__PROBLEM__. Pick up the Mağlova Aqueduct article after its last sentence and continue writing it.

__EXCERPTED TEXT__.
Aquädukt von Mağlova, ausgeführt von Sinan in den Jahren 1553 bis 1564, Aquarell von Jules Laurens (1847)
Aquädukt von Mağlova, ausgeführt von Sinan in den Jahren 1553 bis 1564, Aquarell von Jules Laurens (1847) — Photo: Jules Laurens (1825-1901) | Public domain

Mağlova Aqueduct

Mimar Sinan buildingsBuildings and structures completed in the 1560sOttoman architecture in IstanbulSultangazi
4 min read

Historian Semavi Eyice chose his words carefully when he called the partial submersion of the Mağlova Aqueduct "the greatest crime in terms of Turkish art history." He was not exaggerating. When the Alibeyköy dam was built in the 20th century, rising waters swallowed a quarter of a structure that Mimar Sinan — the same architect who raised the Süleymaniye Mosque in Istanbul and the Selimiye Mosque in Edirne — had spent seven years designing and building at the command of Suleiman the Magnificent. The aqueduct is still there, still standing, still carrying water. It is also partially drowned.

__STUDY MATERIAL__.
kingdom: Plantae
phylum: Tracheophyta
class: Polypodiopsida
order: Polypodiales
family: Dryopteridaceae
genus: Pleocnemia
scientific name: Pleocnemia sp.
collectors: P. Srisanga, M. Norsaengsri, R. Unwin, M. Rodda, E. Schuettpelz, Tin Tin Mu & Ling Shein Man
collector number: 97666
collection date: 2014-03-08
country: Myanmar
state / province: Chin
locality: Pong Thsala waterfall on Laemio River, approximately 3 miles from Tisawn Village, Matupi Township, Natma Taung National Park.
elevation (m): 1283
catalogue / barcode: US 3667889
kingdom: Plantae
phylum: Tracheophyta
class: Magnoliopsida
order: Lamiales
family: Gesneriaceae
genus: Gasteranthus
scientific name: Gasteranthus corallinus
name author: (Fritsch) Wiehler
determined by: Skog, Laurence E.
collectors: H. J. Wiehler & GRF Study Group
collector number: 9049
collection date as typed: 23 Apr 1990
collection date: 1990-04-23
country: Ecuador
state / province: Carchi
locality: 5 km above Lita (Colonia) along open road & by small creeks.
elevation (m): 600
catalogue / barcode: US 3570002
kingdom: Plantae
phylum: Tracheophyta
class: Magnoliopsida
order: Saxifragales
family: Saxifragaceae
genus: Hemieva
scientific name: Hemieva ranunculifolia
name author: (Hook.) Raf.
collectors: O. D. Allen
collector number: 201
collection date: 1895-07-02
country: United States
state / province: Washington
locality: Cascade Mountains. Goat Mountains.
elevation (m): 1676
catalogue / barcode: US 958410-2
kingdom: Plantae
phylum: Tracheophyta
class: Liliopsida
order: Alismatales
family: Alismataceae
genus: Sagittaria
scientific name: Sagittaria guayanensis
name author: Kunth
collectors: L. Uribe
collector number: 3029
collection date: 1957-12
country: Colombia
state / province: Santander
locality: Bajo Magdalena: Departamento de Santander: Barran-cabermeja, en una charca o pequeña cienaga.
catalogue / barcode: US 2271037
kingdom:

__RESPONSE BOX__.
Sinan's Other Masterpiece

Mimar Sinan is remembered above all for his mosques: the Süleymaniye completed in 1557, the Selimiye in Edirne completed in 1575, soaring domes and slender minarets that became the visual signature of Ottoman civilization at its height. Less celebrated is the fact that Sinan was also the empire's chief engineer for infrastructure, responsible for water systems, bridges, and caravanserais across an enormous territory. The Mağlova Aqueduct — also called Muallakkemer, meaning "suspended arch" — was built between 1555 and 1562 to carry fresh water from the Belgrade Forest springs into Constantinople. Suleiman's water supply project was a massive undertaking, and the Alibey valley crossing was its most technically demanding span. Sinan solved it with a two-tiered arcade 35 meters high and 257 meters long.

The Architecture of the Arches

The structural logic of the Mağlova Aqueduct is worth understanding because it is not simply a matter of piling stone upon stone. The lower tier carries eight large arches — four of them wider than the others at 18.4 meters across — which bear the weight of the upper tier's eight smaller arches, the middle four of which span 13.4 meters each. This graduated system distributes load efficiently down through the piers to the valley floor. The variation in arch widths is not arbitrary; it reflects the terrain of the Alibey Creek valley and the need to span its irregular width without compromising structural integrity. One year after completion, in 1563, floodwaters damaged the structure and Sinan's team repaired it the same year. It has continued carrying water to Istanbul in the centuries since.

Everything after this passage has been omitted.